Live reggae music spilled over into the parking lot. The smell of good food wafted from a circle of food trucks. Parking was at a premium.
Garfield's Restaurant, 2620 Regatta Drive, took things outside Feb. 25 for a family-friendly festival simply called the Garfield's Food Truck & Concert Event. It was so successful, the restaurant plans to host another one from 6 to 11 p.m. Saturday. Admission is free.
The February event coincided with Garfield's revamping its menu with an eye toward being "a lot hipper," said executive chef Jean Paul Labadie. "The menu is just the beginning. Garfield's has been open for about three years now and is doing OK. Still, things are kind of mellow ... So we figured, how can we bring people in, appear cooler? You can't get any more cooler than food trucks, reggae and good food."
That good food included chicken katsu kaba curry, hot dogs, fried pickles, soups, salads, sandwiches, tacos and, for dessert, shaved ice. Garfield's offered its own outdoor food -- lamb sliders and ropa veja potato cakes with chimichurri sauce.
Jan Scarborough stood outside her food truck, the Rusty Pickle, and took orders on a handheld device. Inside the truck, Eva Lebrilla, a student at Le Cordon Bleu College of Culinary Arts, worked nonstop. Patrons unfamiliar with the menu asked questions about the food.
"It's spicy," Scarborough told one man, "but it's not heartburn spicy."
The music volume jumped up a notch every time the door was opened. Those who forgot jackets clustered around the heat lamps. Children tugged on their parent's sleeve to point out the shaved ice truck.
Garfield's Food Truck & Concert Event was an experiment, said Labadie, to see if the community would turn out.

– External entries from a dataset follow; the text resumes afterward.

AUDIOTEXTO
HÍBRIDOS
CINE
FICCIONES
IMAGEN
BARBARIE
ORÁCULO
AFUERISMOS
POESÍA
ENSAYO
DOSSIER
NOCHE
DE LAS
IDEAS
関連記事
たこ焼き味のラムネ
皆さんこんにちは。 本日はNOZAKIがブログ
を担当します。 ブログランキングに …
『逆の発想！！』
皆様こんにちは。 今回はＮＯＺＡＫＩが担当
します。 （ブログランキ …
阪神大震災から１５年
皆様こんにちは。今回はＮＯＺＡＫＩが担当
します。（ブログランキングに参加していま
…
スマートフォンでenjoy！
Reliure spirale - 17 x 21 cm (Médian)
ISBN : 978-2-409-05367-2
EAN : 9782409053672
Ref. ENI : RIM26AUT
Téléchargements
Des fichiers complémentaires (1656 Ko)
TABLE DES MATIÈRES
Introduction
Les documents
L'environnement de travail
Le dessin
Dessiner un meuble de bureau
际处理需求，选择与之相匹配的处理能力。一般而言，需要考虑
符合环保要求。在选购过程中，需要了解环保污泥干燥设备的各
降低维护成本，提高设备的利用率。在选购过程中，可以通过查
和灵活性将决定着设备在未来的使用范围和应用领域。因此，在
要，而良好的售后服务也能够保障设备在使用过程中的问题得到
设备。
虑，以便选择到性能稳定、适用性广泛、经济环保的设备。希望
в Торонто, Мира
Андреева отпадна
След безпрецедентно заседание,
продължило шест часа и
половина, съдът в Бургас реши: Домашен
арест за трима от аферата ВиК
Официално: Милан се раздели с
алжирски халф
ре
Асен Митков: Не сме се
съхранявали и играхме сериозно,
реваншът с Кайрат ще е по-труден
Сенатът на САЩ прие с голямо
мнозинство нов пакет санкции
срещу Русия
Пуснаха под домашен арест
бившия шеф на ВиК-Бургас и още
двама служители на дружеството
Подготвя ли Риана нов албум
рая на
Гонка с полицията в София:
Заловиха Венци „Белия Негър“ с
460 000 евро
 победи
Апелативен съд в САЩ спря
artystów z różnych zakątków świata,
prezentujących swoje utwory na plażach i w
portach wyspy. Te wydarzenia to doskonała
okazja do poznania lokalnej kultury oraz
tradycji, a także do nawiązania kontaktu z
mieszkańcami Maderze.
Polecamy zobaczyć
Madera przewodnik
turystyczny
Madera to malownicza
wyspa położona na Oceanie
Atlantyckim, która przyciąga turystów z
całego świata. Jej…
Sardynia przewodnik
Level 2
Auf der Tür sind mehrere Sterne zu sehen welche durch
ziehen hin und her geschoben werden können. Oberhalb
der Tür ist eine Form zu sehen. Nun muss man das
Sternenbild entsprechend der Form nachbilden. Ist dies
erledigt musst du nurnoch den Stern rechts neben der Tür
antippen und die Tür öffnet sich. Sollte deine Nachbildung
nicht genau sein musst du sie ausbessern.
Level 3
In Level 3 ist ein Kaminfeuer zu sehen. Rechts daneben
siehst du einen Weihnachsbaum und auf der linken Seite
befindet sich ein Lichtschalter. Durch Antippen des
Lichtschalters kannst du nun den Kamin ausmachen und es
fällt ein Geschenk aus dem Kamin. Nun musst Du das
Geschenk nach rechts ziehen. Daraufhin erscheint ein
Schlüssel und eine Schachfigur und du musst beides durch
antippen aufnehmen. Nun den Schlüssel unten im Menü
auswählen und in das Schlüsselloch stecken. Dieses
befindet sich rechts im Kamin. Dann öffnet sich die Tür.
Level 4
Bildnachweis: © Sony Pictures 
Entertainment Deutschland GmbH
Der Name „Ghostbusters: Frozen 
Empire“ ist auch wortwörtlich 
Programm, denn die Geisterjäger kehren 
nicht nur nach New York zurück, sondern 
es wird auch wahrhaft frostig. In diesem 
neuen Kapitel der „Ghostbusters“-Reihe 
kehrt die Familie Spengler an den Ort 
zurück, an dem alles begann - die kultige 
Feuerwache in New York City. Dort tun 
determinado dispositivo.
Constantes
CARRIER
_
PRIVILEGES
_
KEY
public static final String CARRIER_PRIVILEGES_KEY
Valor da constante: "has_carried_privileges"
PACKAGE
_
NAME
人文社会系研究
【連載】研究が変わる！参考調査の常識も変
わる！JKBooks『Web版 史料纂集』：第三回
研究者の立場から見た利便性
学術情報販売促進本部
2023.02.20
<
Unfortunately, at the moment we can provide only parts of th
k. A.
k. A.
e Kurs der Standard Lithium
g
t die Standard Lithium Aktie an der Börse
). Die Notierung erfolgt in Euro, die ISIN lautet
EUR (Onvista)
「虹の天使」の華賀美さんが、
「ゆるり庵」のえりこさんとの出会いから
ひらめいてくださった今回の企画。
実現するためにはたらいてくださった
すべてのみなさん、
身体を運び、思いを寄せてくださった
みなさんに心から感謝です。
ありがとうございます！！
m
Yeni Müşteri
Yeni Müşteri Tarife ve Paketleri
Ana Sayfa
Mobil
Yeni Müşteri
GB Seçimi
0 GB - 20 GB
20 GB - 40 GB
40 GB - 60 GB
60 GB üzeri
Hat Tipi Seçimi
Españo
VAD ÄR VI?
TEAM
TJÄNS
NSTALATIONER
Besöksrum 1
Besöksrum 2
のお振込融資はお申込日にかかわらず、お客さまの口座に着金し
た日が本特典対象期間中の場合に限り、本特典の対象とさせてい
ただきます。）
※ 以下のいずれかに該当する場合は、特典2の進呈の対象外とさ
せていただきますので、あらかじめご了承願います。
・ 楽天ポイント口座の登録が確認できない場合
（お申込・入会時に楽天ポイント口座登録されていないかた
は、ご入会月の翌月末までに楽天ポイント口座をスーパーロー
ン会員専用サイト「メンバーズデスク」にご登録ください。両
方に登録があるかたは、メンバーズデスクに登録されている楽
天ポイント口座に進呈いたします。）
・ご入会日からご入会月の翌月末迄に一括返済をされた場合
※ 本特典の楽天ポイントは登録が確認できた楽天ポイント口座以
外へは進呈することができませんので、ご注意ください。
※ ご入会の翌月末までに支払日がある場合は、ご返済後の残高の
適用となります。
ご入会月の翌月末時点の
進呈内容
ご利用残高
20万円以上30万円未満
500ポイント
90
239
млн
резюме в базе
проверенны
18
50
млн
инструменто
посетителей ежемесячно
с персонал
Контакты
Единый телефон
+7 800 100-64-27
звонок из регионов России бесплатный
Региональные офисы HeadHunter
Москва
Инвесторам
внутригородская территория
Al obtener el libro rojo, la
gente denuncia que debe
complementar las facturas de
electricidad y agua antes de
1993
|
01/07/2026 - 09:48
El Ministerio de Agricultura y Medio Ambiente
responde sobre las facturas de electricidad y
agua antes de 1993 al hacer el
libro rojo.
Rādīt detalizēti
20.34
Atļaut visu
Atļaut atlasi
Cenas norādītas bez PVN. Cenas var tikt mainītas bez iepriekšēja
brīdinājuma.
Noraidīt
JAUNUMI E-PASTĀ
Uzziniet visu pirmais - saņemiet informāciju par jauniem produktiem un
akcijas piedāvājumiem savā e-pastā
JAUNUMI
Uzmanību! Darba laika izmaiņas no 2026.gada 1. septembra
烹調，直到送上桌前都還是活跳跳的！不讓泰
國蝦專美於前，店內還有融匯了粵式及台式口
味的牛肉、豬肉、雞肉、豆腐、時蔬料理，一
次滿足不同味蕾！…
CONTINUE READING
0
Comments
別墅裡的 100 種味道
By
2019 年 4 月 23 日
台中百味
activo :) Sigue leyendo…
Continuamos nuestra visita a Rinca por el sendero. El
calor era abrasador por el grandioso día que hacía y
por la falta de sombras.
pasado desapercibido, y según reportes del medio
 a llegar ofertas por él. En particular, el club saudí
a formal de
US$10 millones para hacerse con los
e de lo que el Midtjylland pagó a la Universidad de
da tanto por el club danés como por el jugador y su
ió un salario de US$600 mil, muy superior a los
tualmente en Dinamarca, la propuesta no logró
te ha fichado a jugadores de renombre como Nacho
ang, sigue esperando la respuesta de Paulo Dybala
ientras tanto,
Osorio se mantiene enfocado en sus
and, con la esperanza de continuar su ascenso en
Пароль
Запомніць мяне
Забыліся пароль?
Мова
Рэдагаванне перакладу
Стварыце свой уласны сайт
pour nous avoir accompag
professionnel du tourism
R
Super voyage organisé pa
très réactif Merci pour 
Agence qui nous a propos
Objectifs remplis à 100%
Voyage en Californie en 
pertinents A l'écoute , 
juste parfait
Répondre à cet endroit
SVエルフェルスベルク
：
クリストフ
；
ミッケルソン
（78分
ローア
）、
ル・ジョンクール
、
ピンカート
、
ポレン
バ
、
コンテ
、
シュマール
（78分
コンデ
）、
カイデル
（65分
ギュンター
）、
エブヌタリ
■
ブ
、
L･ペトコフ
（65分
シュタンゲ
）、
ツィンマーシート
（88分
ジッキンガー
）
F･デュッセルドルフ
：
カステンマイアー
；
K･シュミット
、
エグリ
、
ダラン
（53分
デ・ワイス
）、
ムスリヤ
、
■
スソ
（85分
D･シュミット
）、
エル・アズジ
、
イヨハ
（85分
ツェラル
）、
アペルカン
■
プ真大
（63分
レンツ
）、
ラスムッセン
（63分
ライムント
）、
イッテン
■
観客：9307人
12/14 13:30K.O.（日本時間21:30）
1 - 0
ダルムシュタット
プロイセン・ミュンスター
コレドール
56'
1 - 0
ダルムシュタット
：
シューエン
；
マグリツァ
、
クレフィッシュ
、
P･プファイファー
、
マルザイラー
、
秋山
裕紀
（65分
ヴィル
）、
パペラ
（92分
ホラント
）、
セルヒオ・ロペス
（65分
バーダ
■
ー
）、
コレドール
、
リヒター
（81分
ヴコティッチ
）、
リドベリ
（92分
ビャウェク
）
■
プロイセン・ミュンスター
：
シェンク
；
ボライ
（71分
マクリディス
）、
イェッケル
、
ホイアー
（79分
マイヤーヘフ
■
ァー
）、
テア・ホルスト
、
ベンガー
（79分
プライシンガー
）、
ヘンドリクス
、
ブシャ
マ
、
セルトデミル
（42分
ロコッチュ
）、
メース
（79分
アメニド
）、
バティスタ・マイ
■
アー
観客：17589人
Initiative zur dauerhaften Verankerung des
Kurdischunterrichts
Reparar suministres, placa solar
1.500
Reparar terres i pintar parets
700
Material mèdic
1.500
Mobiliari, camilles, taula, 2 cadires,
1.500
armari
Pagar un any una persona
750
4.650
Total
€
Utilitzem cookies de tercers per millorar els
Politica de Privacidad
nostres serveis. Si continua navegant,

"If Summerlin can support us on a monthly basis, we would love to do that," said Labadie, who was credited with suggesting the event. "We may start earlier, like 5 o'clock, or we might do it on Sundays so it's more a family thing. And the room across from us, we have for artists -- the jewelry maker, this sculptor, a photographer and a painter -- so we're trying to give a whole festival feel to it."
Kevin Celestino was visiting his cousin Melissa, who lives at Mountain's Edge. What did he think of the event?
"It's cool," he said. "We don't have anything like this in Arizona, or at least I haven't heard of anything like this. It's a really good idea."
As for Melissa Celestino, she said the food truck concept was what brought her there.
"It's something different. I think Vegas needs more of this cultural kind of thing," she said.
Fabian Vincent of Summerlin said it was nice to have an event off the Strip and to have a variety of foods in one place to sample.
"Las Vegas is finally becoming a kind of a cultural, ethnic mix of things, especially the foods and the food lifestyle," he said. "Nora's closed and Rosemary's closed, even though they had a great following ... I think (businesses) need to reinvent themselves, change things. (You can't) stay within that mold anymore. Get out of your comfort zone."
Jodi Labadie said she really liked her husband's food truck idea.
"They have them at the big events down on the Strip," she said. "But there, it's really late at night. So it's kind of nice that it's off the Strip and in a neighborhood like this. It's not so late at night. I mean, I have my kids here."
She had brought her sons, ages 12 and 15.
"All I'm doing is opening my purse and handing them money for food, so they're happy," she said. "They love it."
Garfield's is owned by Erik and Val Watts. He noted that even with the parking lot full of people, Garfield's was enjoying its own crowd of patrons.
"You get as much as you want here," he said.
"Some people think Garfield's has a reputation as a gourmet restaurant and say they never went to dinner there. That's fine, if that's what you want. But if you ... want ... music and entertainment, then come to this side of town. You can say we're offering everything for everybody. This is the happening side of town."